## RECORDS FOR PROCESSING
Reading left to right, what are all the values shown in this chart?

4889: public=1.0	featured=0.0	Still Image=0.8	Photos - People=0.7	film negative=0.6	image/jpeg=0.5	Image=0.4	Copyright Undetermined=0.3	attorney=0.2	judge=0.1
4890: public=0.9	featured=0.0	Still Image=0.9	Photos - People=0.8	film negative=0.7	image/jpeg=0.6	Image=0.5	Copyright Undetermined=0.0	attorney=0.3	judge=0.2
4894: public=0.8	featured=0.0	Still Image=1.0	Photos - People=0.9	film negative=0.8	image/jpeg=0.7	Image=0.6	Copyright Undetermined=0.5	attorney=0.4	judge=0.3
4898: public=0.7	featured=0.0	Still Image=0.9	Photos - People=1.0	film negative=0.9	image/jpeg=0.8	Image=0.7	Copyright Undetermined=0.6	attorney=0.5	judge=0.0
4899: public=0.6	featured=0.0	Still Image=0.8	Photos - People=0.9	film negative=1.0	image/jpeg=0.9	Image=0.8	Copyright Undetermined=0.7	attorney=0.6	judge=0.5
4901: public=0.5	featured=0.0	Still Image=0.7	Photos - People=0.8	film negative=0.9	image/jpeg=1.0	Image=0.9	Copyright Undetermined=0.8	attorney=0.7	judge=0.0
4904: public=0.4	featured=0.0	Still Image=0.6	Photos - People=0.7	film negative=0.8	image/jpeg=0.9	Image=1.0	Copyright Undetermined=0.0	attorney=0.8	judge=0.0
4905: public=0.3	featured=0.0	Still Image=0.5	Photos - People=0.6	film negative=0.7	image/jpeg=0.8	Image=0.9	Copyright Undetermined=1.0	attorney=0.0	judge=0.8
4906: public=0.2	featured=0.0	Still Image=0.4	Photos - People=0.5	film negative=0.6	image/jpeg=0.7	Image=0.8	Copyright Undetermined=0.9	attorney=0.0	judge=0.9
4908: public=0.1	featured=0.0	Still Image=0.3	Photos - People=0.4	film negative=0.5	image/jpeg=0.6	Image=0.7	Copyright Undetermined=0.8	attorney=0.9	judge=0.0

## WHAT IS EXPECTED
Report only the number of lines in the items above that contain the string "left".

## EXPECTED ANSWER
1